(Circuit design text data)
--- --- ---
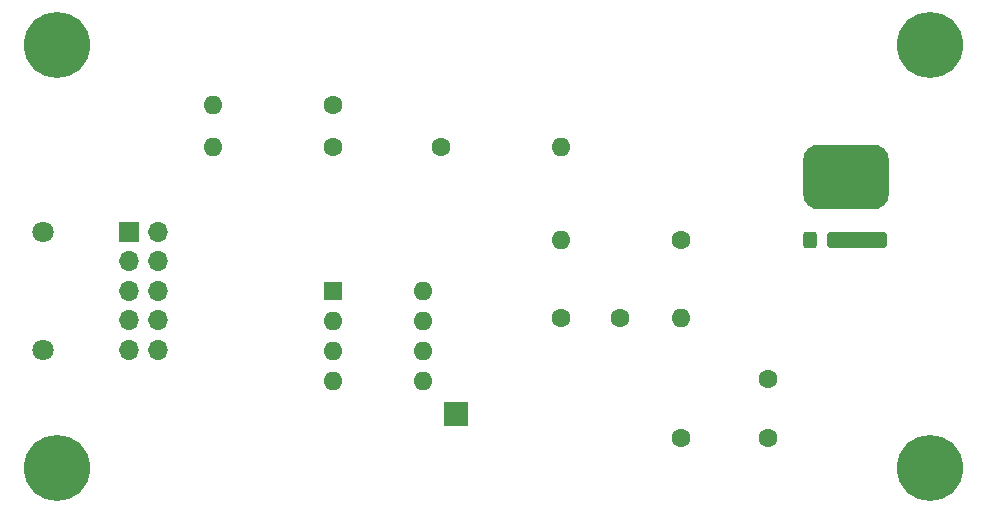
<source format=gts>
%TF.GenerationSoftware,KiCad,Pcbnew,7.0.2*%
%TF.CreationDate,2023-05-19T14:46:58-05:00*%
%TF.ProjectId,LED Driver,4c454420-4472-4697-9665-722e6b696361,v1a*%
%TF.SameCoordinates,Original*%
%TF.FileFunction,Soldermask,Top*%
%TF.FilePolarity,Negative*%
%FSLAX46Y46*%
G04 Gerber Fmt 4.6, Leading zero omitted, Abs format (unit mm)*
G04 Created by KiCad (PCBNEW 7.0.2) date 2023-05-19 14:46:58*
%MOMM*%
%LPD*%
G01*
G04 APERTURE LIST*
G04 Aperture macros list*
%AMRoundRect*
0 Rectangle with rounded corners*
0 $1 Rounding radius*
0 $2 $3 $4 $5 $6 $7 $8 $9 X,Y pos of 4 corners*
0 Add a 4 corners polygon primitive as box body*
4,1,4,$2,$3,$4,$5,$6,$7,$8,$9,$2,$3,0*
0 Add four circle primitives for the rounded corners*
1,1,$1+$1,$2,$3*
1,1,$1+$1,$4,$5*
1,1,$1+$1,$6,$7*
1,1,$1+$1,$8,$9*
0 Add four rect primitives between the rounded corners*
20,1,$1+$1,$2,$3,$4,$5,0*
20,1,$1+$1,$4,$5,$6,$7,0*
20,1,$1+$1,$6,$7,$8,$9,0*
20,1,$1+$1,$8,$9,$2,$3,0*%
G04 Aperture macros list end*
%ADD10C,1.600000*%
%ADD11O,1.600000X1.600000*%
%ADD12C,5.600000*%
%ADD13R,1.600000X1.600000*%
%ADD14R,2.000000X2.000000*%
%ADD15RoundRect,0.300000X-0.300000X-0.400000X0.300000X-0.400000X0.300000X0.400000X-0.300000X0.400000X0*%
%ADD16RoundRect,0.350000X-2.200000X-0.350000X2.200000X-0.350000X2.200000X0.350000X-2.200000X0.350000X0*%
%ADD17C,1.700000*%
%ADD18RoundRect,1.375000X-2.275000X-1.375000X2.275000X-1.375000X2.275000X1.375000X-2.275000X1.375000X0*%
%ADD19C,1.800000*%
%ADD20R,1.700000X1.700000*%
%ADD21O,1.700000X1.700000*%
G04 APERTURE END LIST*
D10*
%TO.C,C2*%
X122936000Y-71120000D03*
X122936000Y-66120000D03*
%TD*%
%TO.C,R1*%
X95250000Y-46482000D03*
D11*
X105410000Y-46482000D03*
%TD*%
D12*
%TO.C,J3*%
X62738000Y-37846000D03*
%TD*%
%TO.C,J4*%
X136652000Y-37846000D03*
%TD*%
D13*
%TO.C,U1*%
X86106000Y-58674000D03*
D11*
X86106000Y-61214000D03*
X86106000Y-63754000D03*
X86106000Y-66294000D03*
X93726000Y-66294000D03*
X93726000Y-63754000D03*
X93726000Y-61214000D03*
X93726000Y-58674000D03*
%TD*%
D10*
%TO.C,C1*%
X105410000Y-60960000D03*
X110410000Y-60960000D03*
%TD*%
D14*
%TO.C,J2*%
X96520000Y-69088000D03*
%TD*%
D12*
%TO.C,J5*%
X136652000Y-73660000D03*
%TD*%
D10*
%TO.C,R5*%
X86106000Y-46482000D03*
D11*
X75946000Y-46482000D03*
%TD*%
D15*
%TO.C,U2*%
X126540000Y-54372000D03*
D16*
X130540000Y-54372000D03*
D17*
X129540000Y-49022000D03*
D18*
X129540000Y-49022000D03*
%TD*%
D10*
%TO.C,R3*%
X115570000Y-54356000D03*
D11*
X105410000Y-54356000D03*
%TD*%
D19*
%TO.C,J1*%
X61584000Y-53674000D03*
X61584000Y-63674000D03*
D20*
X68834000Y-53674000D03*
D21*
X68834000Y-56174000D03*
X68834000Y-58674000D03*
X68834000Y-61174000D03*
X68834000Y-63674000D03*
X71334000Y-63674000D03*
X71334000Y-61174000D03*
X71334000Y-58674000D03*
X71334000Y-56174000D03*
X71334000Y-53674000D03*
%TD*%
D12*
%TO.C,J6*%
X62738000Y-73660000D03*
%TD*%
D10*
%TO.C,R6*%
X86106000Y-42926000D03*
D11*
X75946000Y-42926000D03*
%TD*%
D10*
%TO.C,R4*%
X115570000Y-71120000D03*
D11*
X115570000Y-60960000D03*
%TD*%
M02*

</source>
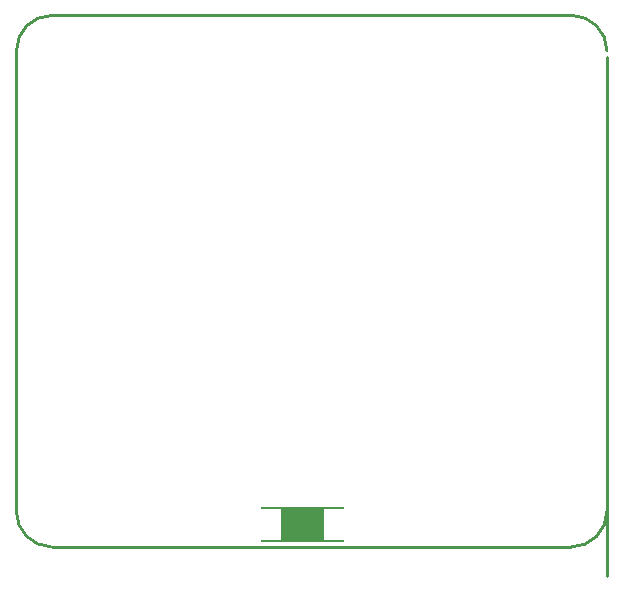
<source format=gko>
G04*
G04 #@! TF.GenerationSoftware,Altium Limited,Altium Designer,22.10.1 (41)*
G04*
G04 Layer_Color=16711935*
%FSLAX44Y44*%
%MOMM*%
G71*
G04*
G04 #@! TF.SameCoordinates,6FA54AF5-B1EA-40D0-AA23-297218595CE5*
G04*
G04*
G04 #@! TF.FilePolarity,Positive*
G04*
G01*
G75*
%ADD13C,0.2540*%
G36*
X27476Y-193254D02*
X10476D01*
Y-219254D01*
X27376D01*
X27476Y-221254D01*
X-42524D01*
Y-219254D01*
X-25524D01*
Y-193254D01*
X-42524D01*
Y-191254D01*
X27476D01*
Y-193254D01*
D02*
G37*
D13*
X-220000Y225000D02*
G03*
X-250000Y195000I0J-30000D01*
G01*
X250000D02*
G03*
X220000Y225000I-30000J0D01*
G01*
Y-225000D02*
G03*
X250000Y-195000I0J30000D01*
G01*
X-250000D02*
G03*
X-220000Y-225000I30000J0D01*
G01*
X-250000Y-195000D02*
Y195000D01*
X-220000Y-225000D02*
X220000D01*
X250000Y-250000D02*
Y190000D01*
X-220000Y225000D02*
X220000D01*
M02*

</source>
--- --- ---
Every record above must reappear exactly in the answer, minus its pictures.

<source format=gts>
%TF.GenerationSoftware,KiCad,Pcbnew,7.0.2*%
%TF.CreationDate,2023-05-19T14:46:58-05:00*%
%TF.ProjectId,LED Driver,4c454420-4472-4697-9665-722e6b696361,v1a*%
%TF.SameCoordinates,Original*%
%TF.FileFunction,Soldermask,Top*%
%TF.FilePolarity,Negative*%
%FSLAX46Y46*%
G04 Gerber Fmt 4.6, Leading zero omitted, Abs format (unit mm)*
G04 Created by KiCad (PCBNEW 7.0.2) date 2023-05-19 14:46:58*
%MOMM*%
%LPD*%
G01*
G04 APERTURE LIST*
G04 Aperture macros list*
%AMRoundRect*
0 Rectangle with rounded corners*
0 $1 Rounding radius*
0 $2 $3 $4 $5 $6 $7 $8 $9 X,Y pos of 4 corners*
0 Add a 4 corners polygon primitive as box body*
4,1,4,$2,$3,$4,$5,$6,$7,$8,$9,$2,$3,0*
0 Add four circle primitives for the rounded corners*
1,1,$1+$1,$2,$3*
1,1,$1+$1,$4,$5*
1,1,$1+$1,$6,$7*
1,1,$1+$1,$8,$9*
0 Add four rect primitives between the rounded corners*
20,1,$1+$1,$2,$3,$4,$5,0*
20,1,$1+$1,$4,$5,$6,$7,0*
20,1,$1+$1,$6,$7,$8,$9,0*
20,1,$1+$1,$8,$9,$2,$3,0*%
G04 Aperture macros list end*
%ADD10C,1.600000*%
%ADD11O,1.600000X1.600000*%
%ADD12C,5.600000*%
%ADD13R,1.600000X1.600000*%
%ADD14R,2.000000X2.000000*%
%ADD15RoundRect,0.300000X-0.300000X-0.400000X0.300000X-0.400000X0.300000X0.400000X-0.300000X0.400000X0*%
%ADD16RoundRect,0.350000X-2.200000X-0.350000X2.200000X-0.350000X2.200000X0.350000X-2.200000X0.350000X0*%
%ADD17C,1.700000*%
%ADD18RoundRect,1.375000X-2.275000X-1.375000X2.275000X-1.375000X2.275000X1.375000X-2.275000X1.375000X0*%
%ADD19C,1.800000*%
%ADD20R,1.700000X1.700000*%
%ADD21O,1.700000X1.700000*%
G04 APERTURE END LIST*
D10*
%TO.C,C2*%
X122936000Y-71120000D03*
X122936000Y-66120000D03*
%TD*%
%TO.C,R1*%
X95250000Y-46482000D03*
D11*
X105410000Y-46482000D03*
%TD*%
D12*
%TO.C,J3*%
X62738000Y-37846000D03*
%TD*%
%TO.C,J4*%
X136652000Y-37846000D03*
%TD*%
D13*
%TO.C,U1*%
X86106000Y-58674000D03*
D11*
X86106000Y-61214000D03*
X86106000Y-63754000D03*
X86106000Y-66294000D03*
X93726000Y-66294000D03*
X93726000Y-63754000D03*
X93726000Y-61214000D03*
X93726000Y-58674000D03*
%TD*%
D10*
%TO.C,C1*%
X105410000Y-60960000D03*
X110410000Y-60960000D03*
%TD*%
D14*
%TO.C,J2*%
X96520000Y-69088000D03*
%TD*%
D12*
%TO.C,J5*%
X136652000Y-73660000D03*
%TD*%
D10*
%TO.C,R5*%
X86106000Y-46482000D03*
D11*
X75946000Y-46482000D03*
%TD*%
D15*
%TO.C,U2*%
X126540000Y-54372000D03*
D16*
X130540000Y-54372000D03*
D17*
X129540000Y-49022000D03*
D18*
X129540000Y-49022000D03*
%TD*%
D10*
%TO.C,R3*%
X115570000Y-54356000D03*
D11*
X105410000Y-54356000D03*
%TD*%
D19*
%TO.C,J1*%
X61584000Y-53674000D03*
X61584000Y-63674000D03*
D20*
X68834000Y-53674000D03*
D21*
X68834000Y-56174000D03*
X68834000Y-58674000D03*
X68834000Y-61174000D03*
X68834000Y-63674000D03*
X71334000Y-63674000D03*
X71334000Y-61174000D03*
X71334000Y-58674000D03*
X71334000Y-56174000D03*
X71334000Y-53674000D03*
%TD*%
D12*
%TO.C,J6*%
X62738000Y-73660000D03*
%TD*%
D10*
%TO.C,R6*%
X86106000Y-42926000D03*
D11*
X75946000Y-42926000D03*
%TD*%
D10*
%TO.C,R4*%
X115570000Y-71120000D03*
D11*
X115570000Y-60960000D03*
%TD*%
M02*

</source>
<source format=gko>
G04*
G04 #@! TF.GenerationSoftware,Altium Limited,Altium Designer,22.10.1 (41)*
G04*
G04 Layer_Color=16711935*
%FSLAX44Y44*%
%MOMM*%
G71*
G04*
G04 #@! TF.SameCoordinates,6FA54AF5-B1EA-40D0-AA23-297218595CE5*
G04*
G04*
G04 #@! TF.FilePolarity,Positive*
G04*
G01*
G75*
%ADD13C,0.2540*%
G36*
X27476Y-193254D02*
X10476D01*
Y-219254D01*
X27376D01*
X27476Y-221254D01*
X-42524D01*
Y-219254D01*
X-25524D01*
Y-193254D01*
X-42524D01*
Y-191254D01*
X27476D01*
Y-193254D01*
D02*
G37*
D13*
X-220000Y225000D02*
G03*
X-250000Y195000I0J-30000D01*
G01*
X250000D02*
G03*
X220000Y225000I-30000J0D01*
G01*
Y-225000D02*
G03*
X250000Y-195000I0J30000D01*
G01*
X-250000D02*
G03*
X-220000Y-225000I30000J0D01*
G01*
X-250000Y-195000D02*
Y195000D01*
X-220000Y-225000D02*
X220000D01*
X250000Y-250000D02*
Y190000D01*
X-220000Y225000D02*
X220000D01*
M02*

</source>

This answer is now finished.